Important Note: When completing the forms, please make sure that you complete all sections and that you sign and date, and have the form witnessed, as indicated. Otherwise the form will be returned to you to complete in full.

Once you start to receive your pension, there are a few things to keep in mind:

  • Pension payments will be made on the first banking day of every month;
  • Your pension benefits are taxable income;
  • Each January 1st, your benefits will automatically be adjusted by a cost-of-living adjustment equal to the increase in the CPI up to a maximum of 3% (prorated if you have been retired for less than one year). Any cost-of-living adjustments above 3% must be reviewed and approved by the Pension Trustees.
  • You need to let us know if you move so we can update your address in our records; and
  • You need to tell us if you wish to change your bank account where your pension is being deposited.

Deferred Pensions

If you are a former employee who terminated employment and membership in the Plan, you may have selected the deferred pension option. If so, the payment of your deferred pension will start at your earliest unreduced retirement date that was applicable at the date of your termination of employment. (If you selected a deferred pension, you will have received a Certificate of Deferred Pension from the Plan.)

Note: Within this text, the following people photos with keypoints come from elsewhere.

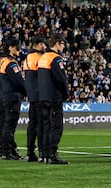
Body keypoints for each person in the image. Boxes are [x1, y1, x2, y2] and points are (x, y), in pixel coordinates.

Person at [38, 33, 70, 164]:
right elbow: (61, 79)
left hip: (43, 96)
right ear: (57, 43)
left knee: (46, 125)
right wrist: (66, 94)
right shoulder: (56, 58)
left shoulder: (43, 57)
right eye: (63, 44)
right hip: (54, 96)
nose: (64, 47)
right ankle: (52, 154)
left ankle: (45, 154)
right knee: (56, 126)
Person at [0, 38, 27, 160]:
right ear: (10, 48)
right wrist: (26, 91)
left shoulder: (4, 62)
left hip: (7, 97)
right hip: (13, 97)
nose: (19, 50)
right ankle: (7, 151)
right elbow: (18, 81)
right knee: (10, 126)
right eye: (17, 47)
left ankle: (8, 150)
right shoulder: (11, 64)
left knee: (8, 125)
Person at [23, 36, 47, 162]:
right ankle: (43, 152)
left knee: (32, 124)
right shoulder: (38, 58)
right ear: (37, 45)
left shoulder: (28, 58)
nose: (44, 47)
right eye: (43, 44)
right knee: (40, 124)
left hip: (32, 96)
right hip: (40, 95)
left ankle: (30, 151)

The Plan allows you to start a deferred pension earlier than your earliest unreduced retirement date, but on a reduced basis. This reduction reflects the fact that you are starting your pension early and, therefore, will collect it longer.

The reduction is equal to ½ of 1% (0.5%) for every month that your early retirement date falls before the earliest date your unreduced pension would have commenced. The determination of the date for your eligibility to receive an unreduced pension is based on:

  • your age at pension commencement, and,
  • the amount of continuous service you earned up to your date of leaving.

When you select a reduced pension, your pension (including your bridging benefit, if applicable) will be permanently reduced.

If you have any questions about your deferred pension, contact us.

Keeping up with inflation

To help protect the purchasing power of your pension, NSHEPP provides guaranteed cost-of-living adjustments (COLA).

  • Each January 1st, the amount of your monthly pension and your bridge benefit will be adjusted by 100% of the increase in the previous year’s cost of living, up to a maximum of 3% per year (prorated if you have been retired less than one year).
  • To measure the year-over-year increase in the cost of living, we use the Consumer Price Index (CPI) figures for Canada as of each September 30th.
  • If the year-over-year increase in the CPI ever exceeds the 3% maximum covered by the Plan, the Trustees may decide to grant further increases, in their sole discretion.

Returning to work with an NSHEPP employer after your retirement pension starts

If you decide to return to work after your retirement pension from NSHEPP has started, this may affect your pension as follows:

  • If you return to work with any employer who participates in the Plan, in a class of employment covered by the Plan for that employer, and if you work 50% or more of the regularly scheduled full-time hours on a regularly scheduled basis, you must join the Pension Plan after 3 months of service (but can join immediately at your option).
  • As soon as you once again become a member of the Plan, your pension will cease immediately. Your pension entitlement will be recalculated and restarted when you choose to retire again. Note: The Income Tax Act does not allow you to earn further pension benefits after November in the calendar year in which you attain age 71.

If you work less than 50%, you can choose not to join the Plan when you become eligible. If you are not participating in the Plan, you can continue to receive your pension uninterrupted.

In summary, the Plan allows you to work with a participating employer after you have retired and still receive your pension provided that 1) the participating employer wants to employ you, and 2) you do not participate further in the Plan.